● **What needs to be done**:
Copy the listing below word for word, leaving out the pictures.

• • •

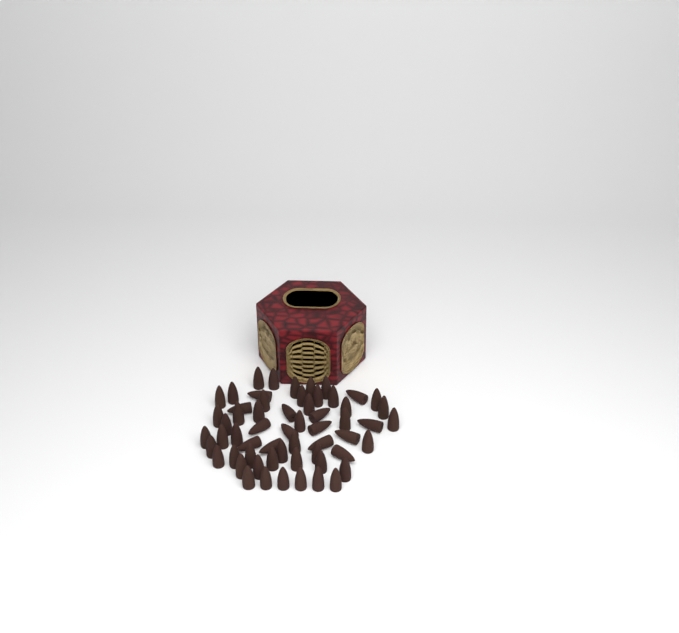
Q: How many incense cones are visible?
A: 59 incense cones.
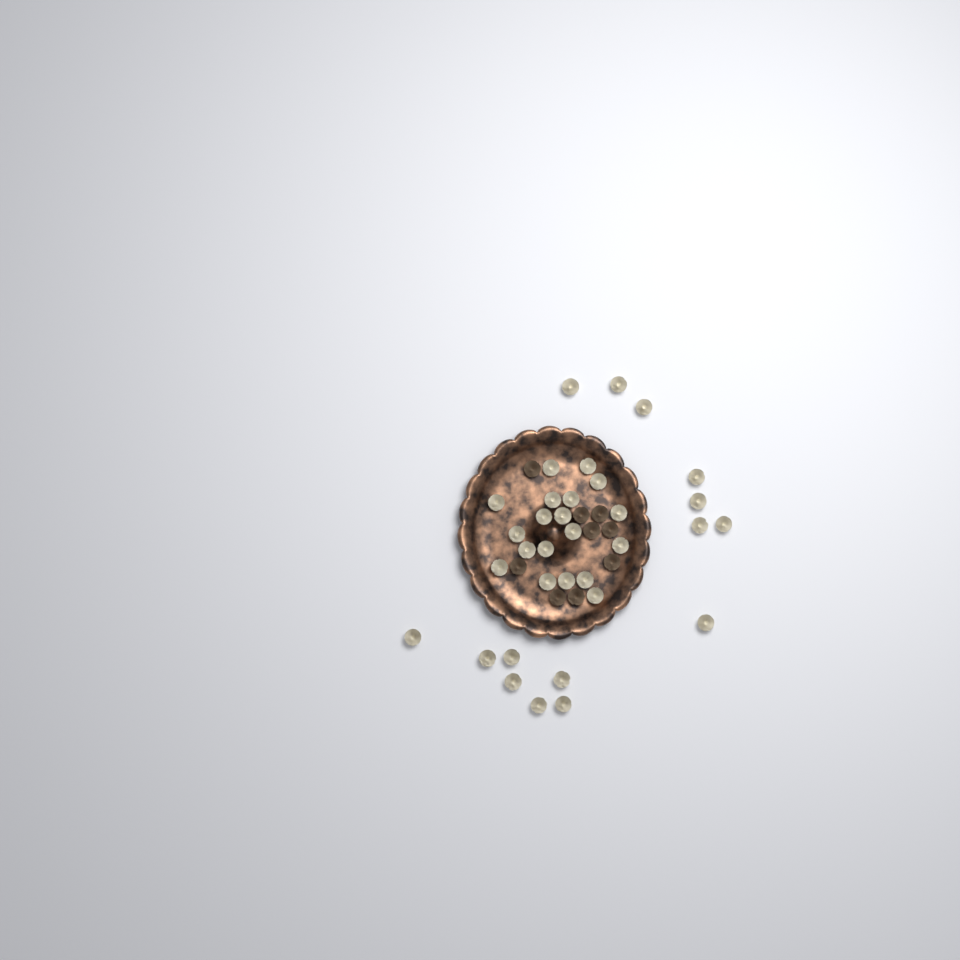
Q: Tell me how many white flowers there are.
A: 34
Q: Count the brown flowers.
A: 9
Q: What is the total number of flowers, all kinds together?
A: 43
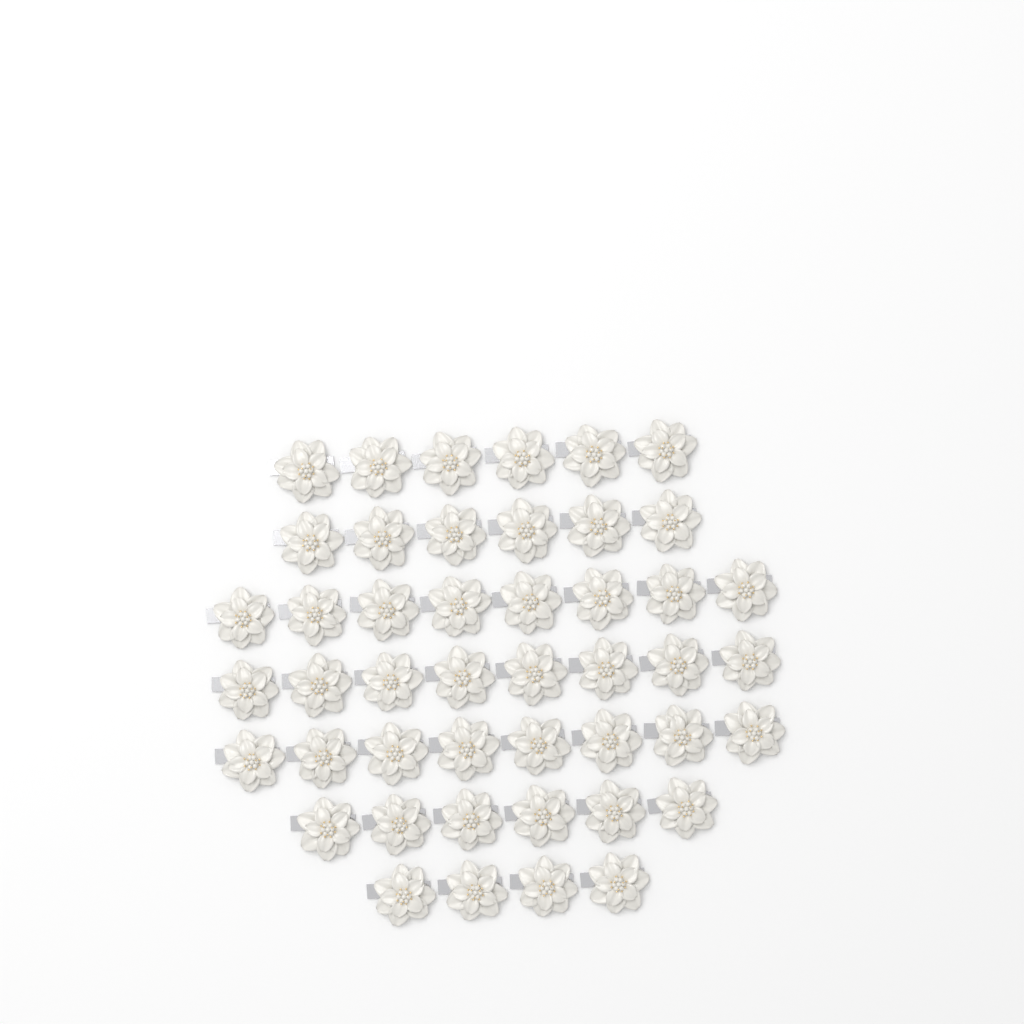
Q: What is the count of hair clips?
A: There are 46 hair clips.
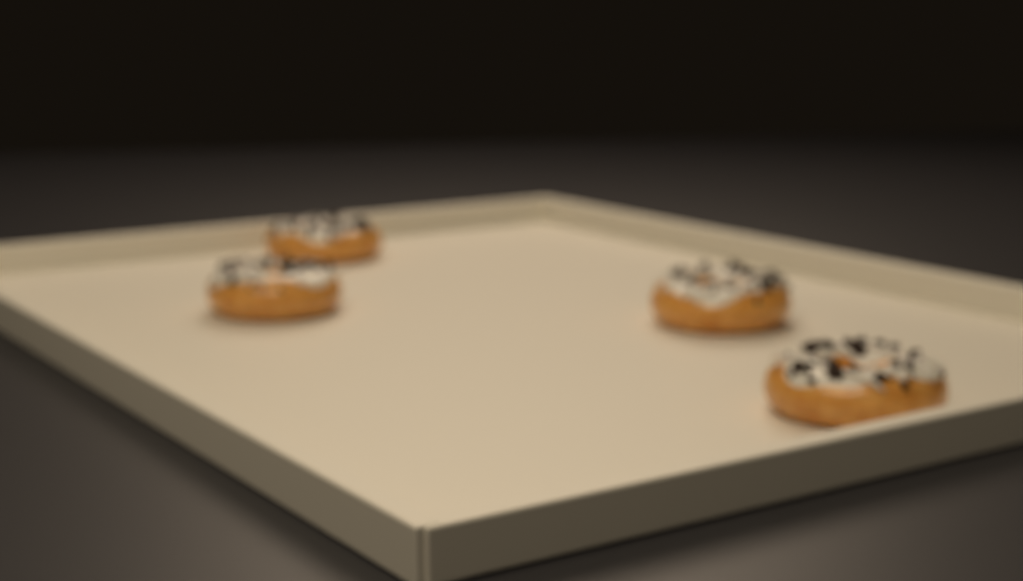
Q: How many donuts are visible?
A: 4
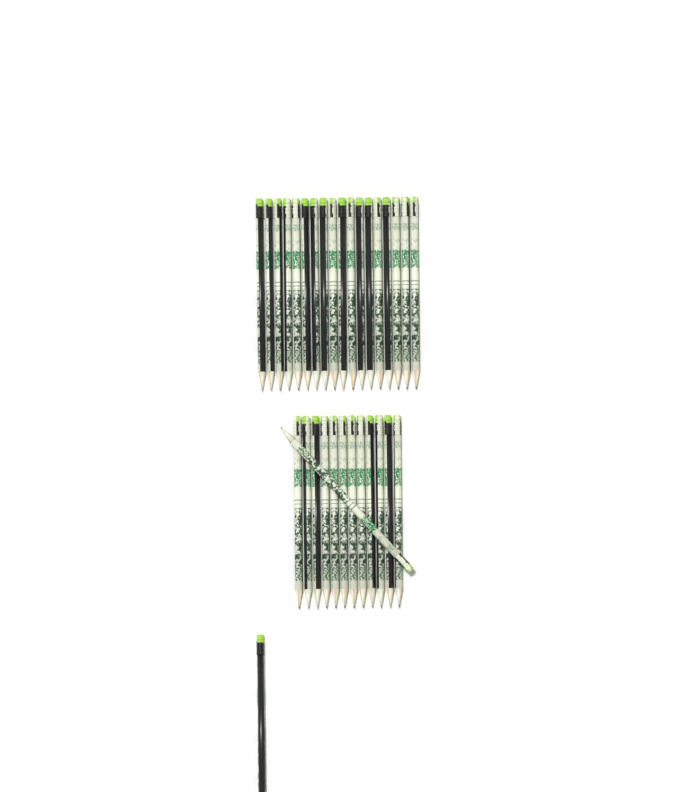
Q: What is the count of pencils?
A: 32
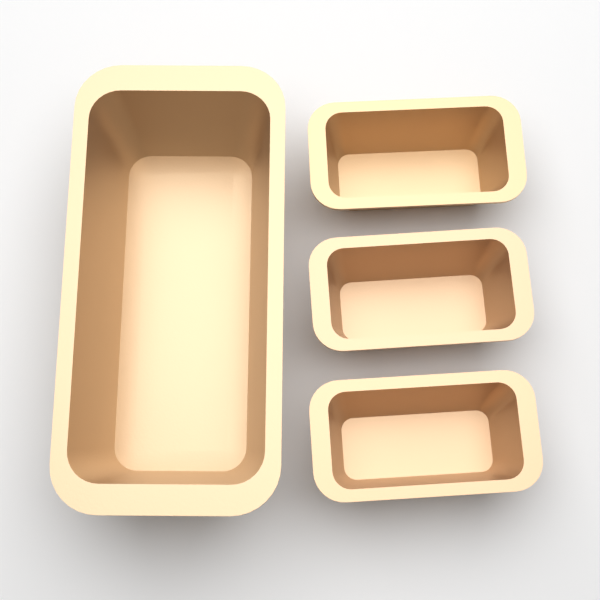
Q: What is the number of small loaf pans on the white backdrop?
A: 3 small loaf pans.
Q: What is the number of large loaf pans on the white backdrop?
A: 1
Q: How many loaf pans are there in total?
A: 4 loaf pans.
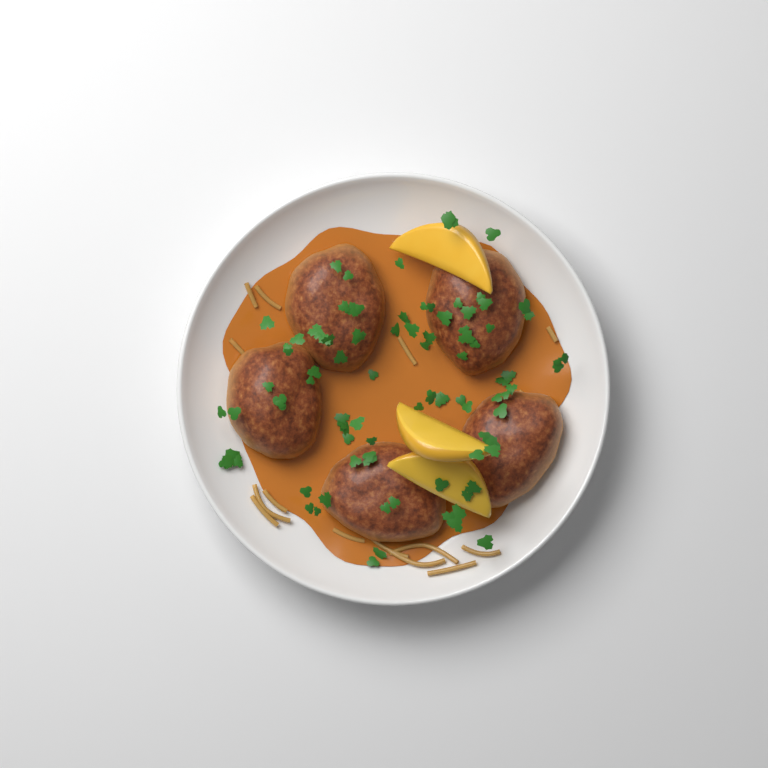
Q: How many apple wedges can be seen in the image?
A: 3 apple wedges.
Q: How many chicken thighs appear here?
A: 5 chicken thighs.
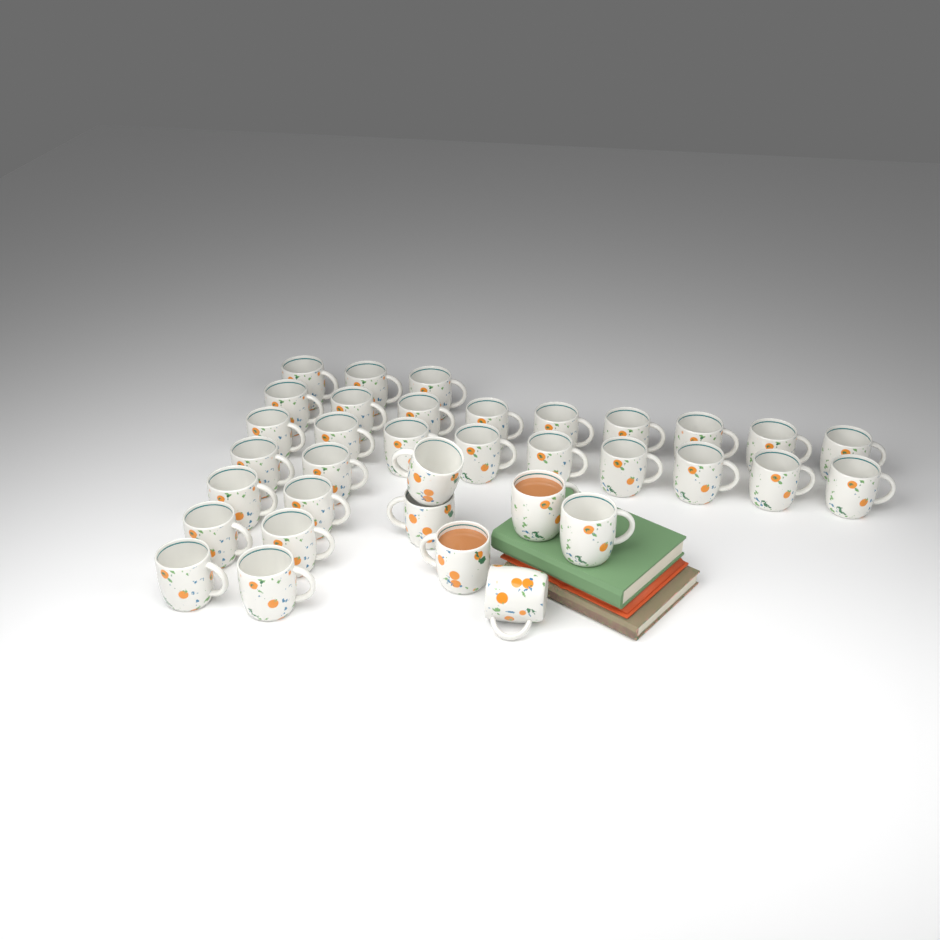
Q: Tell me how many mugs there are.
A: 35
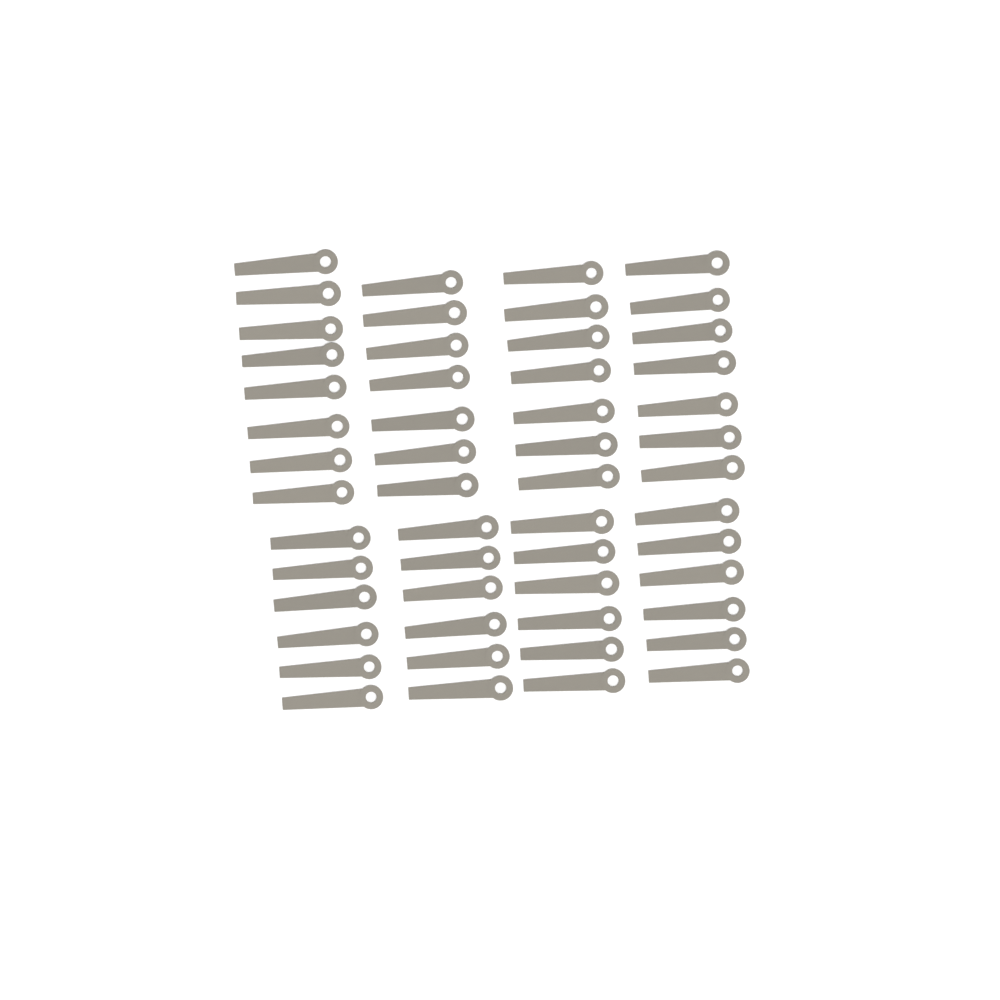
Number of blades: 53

• • •

● **The response**:
Q: How many incense cones are visible?
A: 59 incense cones.
Q: Tell me how many white flowers there are.
A: 34
Q: Count the brown flowers.
A: 9
Q: What is the total number of flowers, all kinds together?
A: 43
Q: What is the count of hair clips?
A: There are 46 hair clips.
Q: How many donuts are visible?
A: 4
Q: What is the count of pencils?
A: 32
Q: What is the number of small loaf pans on the white backdrop?
A: 3 small loaf pans.
Q: What is the number of large loaf pans on the white backdrop?
A: 1
Q: How many loaf pans are there in total?
A: 4 loaf pans.
Q: How many apple wedges can be seen in the image?
A: 3 apple wedges.
Q: How many chicken thighs appear here?
A: 5 chicken thighs.
Q: Tell me how many mugs there are.
A: 35
Number of blades: 53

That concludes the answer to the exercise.